Voilà une poignée de mois, l’ancien Perpignanais semblait dans une impasse. Une partie du public d’Ernest-Wallon, parfois intransigeant et sévère avec lui, avait même perdu patience. Son entraîneur Ugo Mola nous avait néanmoins confié au début de l’été qu’il comptait sur lui et qu’il était persuadé de le voir sur la route de son meilleur niveau. En août, c’est Guitoune lui-même qui nous l’assurait : « Je ne ressens plus aucune douleur. Mentalement, ça aide. Le principal était de retrouver toutes mes qualités et sensations physiques. J’ai mis du temps mais c’est le cas. Depuis que je suis arrivé ici, je n’avais jamais pu commencer une saison à 100 %, suivre une vraie préparation. C’est chose faite. » Des paroles aux actes, il n’y avait qu’un pas. Ou plutôt une course. Celle de Guitoune fut tranchante, sur chaque ballon touché. Et le destin est même venu lui filer son coup de main. Samedi, c’est l’ensemble de la ligne de trois-quarts stadiste qui a brillé, dès le matin avec l’essai de Kolbe sous la tunique springbok à l’autre bout de la planète pour renverser les All Blacks. Son appel en sélection sud-africaine fut acté durant la semaine de préparation avant le déplacement à Grenoble, en même temps que Médard dut renoncer en raison d’une pointe aux quadriceps. Les deux étaient prévus dans le XV de départ. En leur absence, Guitoune en a profité pour briller et aligner trois titularisations convaincantes. « Cela fait plaisir, appréciait-il. Je reviens de très loin. C’était déjà un soulagement, depuis la fin de saison dernière, de ne plus avoir de gêne. Cela enlève pas mal de questions le matin en se levant et la journée est différente derrière. »

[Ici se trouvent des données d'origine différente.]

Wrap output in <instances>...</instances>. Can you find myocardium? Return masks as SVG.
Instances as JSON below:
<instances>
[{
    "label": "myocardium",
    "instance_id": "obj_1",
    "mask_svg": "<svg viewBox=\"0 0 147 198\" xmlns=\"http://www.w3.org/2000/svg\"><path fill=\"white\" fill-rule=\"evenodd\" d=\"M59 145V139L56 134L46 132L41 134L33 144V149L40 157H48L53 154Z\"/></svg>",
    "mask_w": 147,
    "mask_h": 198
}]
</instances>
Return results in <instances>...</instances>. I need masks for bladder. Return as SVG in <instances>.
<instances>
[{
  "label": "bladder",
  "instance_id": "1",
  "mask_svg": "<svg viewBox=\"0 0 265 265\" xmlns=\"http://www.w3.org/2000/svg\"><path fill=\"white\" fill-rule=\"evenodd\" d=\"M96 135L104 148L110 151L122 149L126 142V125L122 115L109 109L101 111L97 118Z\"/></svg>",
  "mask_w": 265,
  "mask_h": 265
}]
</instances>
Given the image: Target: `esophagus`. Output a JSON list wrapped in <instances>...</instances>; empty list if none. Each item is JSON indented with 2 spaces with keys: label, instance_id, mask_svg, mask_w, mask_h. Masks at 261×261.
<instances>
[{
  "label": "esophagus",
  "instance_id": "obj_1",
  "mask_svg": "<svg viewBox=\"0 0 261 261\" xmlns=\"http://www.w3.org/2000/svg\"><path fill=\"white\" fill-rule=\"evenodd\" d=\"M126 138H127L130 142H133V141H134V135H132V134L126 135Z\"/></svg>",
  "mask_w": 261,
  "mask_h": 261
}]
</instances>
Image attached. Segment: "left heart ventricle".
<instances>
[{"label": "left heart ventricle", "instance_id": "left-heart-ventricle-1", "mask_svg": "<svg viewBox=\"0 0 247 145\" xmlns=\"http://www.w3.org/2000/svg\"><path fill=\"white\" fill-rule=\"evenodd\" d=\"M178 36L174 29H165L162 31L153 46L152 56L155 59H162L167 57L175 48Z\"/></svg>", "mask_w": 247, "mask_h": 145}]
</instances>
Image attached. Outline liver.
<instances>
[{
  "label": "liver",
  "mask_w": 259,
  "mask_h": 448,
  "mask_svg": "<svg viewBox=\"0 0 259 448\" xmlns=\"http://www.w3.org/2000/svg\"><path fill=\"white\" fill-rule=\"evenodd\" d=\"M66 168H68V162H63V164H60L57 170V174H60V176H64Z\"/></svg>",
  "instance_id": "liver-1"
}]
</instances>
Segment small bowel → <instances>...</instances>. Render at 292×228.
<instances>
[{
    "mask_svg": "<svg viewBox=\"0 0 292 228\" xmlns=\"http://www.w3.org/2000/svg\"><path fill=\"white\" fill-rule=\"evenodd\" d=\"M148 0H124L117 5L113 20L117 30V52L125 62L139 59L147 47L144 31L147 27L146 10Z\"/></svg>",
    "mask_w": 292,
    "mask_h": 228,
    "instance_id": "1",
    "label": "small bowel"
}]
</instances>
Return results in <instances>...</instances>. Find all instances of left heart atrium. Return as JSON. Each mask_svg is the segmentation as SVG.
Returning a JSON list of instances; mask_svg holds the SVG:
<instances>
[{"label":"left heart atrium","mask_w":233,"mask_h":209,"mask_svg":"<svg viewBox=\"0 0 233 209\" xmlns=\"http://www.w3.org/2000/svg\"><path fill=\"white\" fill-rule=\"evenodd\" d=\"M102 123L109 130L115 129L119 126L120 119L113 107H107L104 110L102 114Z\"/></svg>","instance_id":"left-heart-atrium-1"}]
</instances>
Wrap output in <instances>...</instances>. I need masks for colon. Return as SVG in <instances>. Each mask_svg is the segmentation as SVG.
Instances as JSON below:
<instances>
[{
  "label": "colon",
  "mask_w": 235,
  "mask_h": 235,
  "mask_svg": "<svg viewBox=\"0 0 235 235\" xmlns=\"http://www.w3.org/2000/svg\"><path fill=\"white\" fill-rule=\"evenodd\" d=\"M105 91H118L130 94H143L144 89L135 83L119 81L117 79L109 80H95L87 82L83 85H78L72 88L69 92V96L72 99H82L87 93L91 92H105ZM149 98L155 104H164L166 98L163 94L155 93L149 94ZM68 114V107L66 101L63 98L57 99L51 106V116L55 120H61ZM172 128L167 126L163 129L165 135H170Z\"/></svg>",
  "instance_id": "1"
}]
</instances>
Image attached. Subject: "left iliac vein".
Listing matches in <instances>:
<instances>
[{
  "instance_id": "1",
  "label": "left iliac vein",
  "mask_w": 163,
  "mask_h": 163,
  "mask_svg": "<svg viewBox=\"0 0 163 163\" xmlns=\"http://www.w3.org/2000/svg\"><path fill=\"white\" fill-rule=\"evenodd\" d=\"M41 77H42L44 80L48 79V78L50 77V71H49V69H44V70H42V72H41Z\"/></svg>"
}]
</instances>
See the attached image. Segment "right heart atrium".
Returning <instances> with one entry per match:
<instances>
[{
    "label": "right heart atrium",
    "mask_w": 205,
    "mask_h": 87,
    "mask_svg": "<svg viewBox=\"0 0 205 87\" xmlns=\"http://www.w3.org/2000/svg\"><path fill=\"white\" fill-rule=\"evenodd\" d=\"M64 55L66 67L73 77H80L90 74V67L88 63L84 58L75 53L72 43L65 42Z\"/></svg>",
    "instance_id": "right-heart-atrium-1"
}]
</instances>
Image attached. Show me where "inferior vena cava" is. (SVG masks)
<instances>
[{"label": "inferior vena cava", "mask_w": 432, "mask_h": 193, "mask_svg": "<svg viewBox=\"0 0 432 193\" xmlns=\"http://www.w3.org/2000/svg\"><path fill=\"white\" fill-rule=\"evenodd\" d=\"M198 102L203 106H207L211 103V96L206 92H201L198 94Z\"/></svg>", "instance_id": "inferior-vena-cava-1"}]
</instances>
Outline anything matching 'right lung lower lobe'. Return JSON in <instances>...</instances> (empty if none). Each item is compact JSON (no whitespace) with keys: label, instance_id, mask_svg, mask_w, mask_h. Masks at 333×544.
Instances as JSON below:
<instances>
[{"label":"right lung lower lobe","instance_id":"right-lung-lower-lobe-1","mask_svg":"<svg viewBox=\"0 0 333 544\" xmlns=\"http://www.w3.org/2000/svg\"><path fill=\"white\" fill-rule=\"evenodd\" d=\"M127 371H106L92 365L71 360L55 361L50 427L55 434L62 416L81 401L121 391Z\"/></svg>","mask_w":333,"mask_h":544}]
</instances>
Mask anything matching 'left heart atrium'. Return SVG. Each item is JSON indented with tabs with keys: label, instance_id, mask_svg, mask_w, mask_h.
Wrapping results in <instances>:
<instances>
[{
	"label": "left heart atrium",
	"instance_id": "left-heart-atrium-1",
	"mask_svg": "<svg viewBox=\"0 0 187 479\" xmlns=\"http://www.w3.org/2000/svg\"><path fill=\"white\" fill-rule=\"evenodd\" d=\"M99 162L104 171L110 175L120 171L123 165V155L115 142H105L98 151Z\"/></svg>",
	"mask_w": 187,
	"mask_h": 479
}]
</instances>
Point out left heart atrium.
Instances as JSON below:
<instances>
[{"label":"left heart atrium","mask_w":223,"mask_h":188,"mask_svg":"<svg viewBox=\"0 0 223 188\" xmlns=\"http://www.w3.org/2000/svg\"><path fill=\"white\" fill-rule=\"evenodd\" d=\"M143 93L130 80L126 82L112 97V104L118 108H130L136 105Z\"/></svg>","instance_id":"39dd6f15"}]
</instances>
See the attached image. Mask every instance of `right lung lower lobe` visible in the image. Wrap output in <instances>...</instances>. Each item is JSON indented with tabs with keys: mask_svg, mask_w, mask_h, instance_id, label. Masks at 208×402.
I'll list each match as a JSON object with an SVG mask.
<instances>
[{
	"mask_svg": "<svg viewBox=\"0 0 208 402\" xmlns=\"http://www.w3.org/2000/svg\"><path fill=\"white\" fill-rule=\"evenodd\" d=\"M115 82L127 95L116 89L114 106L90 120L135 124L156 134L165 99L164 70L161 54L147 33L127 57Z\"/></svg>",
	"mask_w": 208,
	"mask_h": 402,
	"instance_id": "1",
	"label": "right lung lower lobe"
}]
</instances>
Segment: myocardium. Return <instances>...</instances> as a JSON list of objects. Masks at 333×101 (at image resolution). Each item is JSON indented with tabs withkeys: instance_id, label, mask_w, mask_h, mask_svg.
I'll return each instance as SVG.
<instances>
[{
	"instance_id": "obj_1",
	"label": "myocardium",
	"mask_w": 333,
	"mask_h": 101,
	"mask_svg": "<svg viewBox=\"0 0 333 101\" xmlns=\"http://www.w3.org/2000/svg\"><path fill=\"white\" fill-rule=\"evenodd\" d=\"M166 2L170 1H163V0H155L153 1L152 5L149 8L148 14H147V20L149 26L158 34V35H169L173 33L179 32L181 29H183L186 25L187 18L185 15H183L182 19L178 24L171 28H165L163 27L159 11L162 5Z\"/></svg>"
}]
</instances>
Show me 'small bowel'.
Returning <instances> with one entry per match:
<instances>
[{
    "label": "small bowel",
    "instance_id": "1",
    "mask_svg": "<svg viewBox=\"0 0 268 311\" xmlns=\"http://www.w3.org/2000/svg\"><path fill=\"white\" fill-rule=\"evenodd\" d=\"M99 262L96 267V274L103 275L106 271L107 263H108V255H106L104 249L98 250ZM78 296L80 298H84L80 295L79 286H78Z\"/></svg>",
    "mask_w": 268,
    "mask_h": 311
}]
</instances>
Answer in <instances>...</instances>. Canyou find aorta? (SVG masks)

GUITOUNE : « JE NE SUIS PAS VIEUX ! »
Déjà excellents au FCG et face à La Rochelle, l’intéressé a donc encore franchi un cap devant le Racing pour s’imposer acteur essentiel du remarquable démarrage toulousain. Lequel va encore peser dans les semaines et mois à venir, même quand l’effectif sera au complet sur le triangle de derrière. « C’est ma troisième saison au club mais la première que je démarre, répétait-il. Ça compte dans ma tête et dans celle des coachs. J’ai effectué un gros travail et, quand ça va physiquement, le rugby revient. » Ce dont se réjouissait William Servat : « Sofiane sort de deux années presque blanches. Il essayait de jouer mais diminué. Il était là sans être là… Maintenant, il retrouve son niveau et c’est une bonne chose pour l’émulation dans le groupe. Il va y avoir de la concurrence à tous les postes. Voilà qui fera avancer notre équipe. »
Il n’y avait qu’à observer les félicitations de ses partenaires à l’égard de Guitoune sur chacun de ses essais pour d’ailleurs comprendre à quel point ce retour en forme est savouré. « Nous sommes contents pour lui, confirmait Sébastien Bezy. Il a enchaîné les blessures mais, sur ce début de saison, il est enfin à 100 %, il est costaud, il marque. » Des mots qui touchent. « Je me sens bien dans ce vestiaire et les autres sont heureux pour moi, soufflait-il. Ils savent que j’ai galéré. » Avant d’entamer cette seconde jeunesse. « Déjà, je ne suis pas vieux ! » rigolait-il. Même si, à 29 ans, il fait déjà partie des papas au sein des trois-quarts. « À l’entame de la préparation, j’étais un des plus âgés, c’est vrai, reprenait-il. Mais je m’entends très bien avec les plus jeunes et je suis frais dans mon état d’esprit. Je n’ai jamais perdu cette mentalité. C’est ma façon de voir le rugby. » C’est actuellement évident sur le terrain.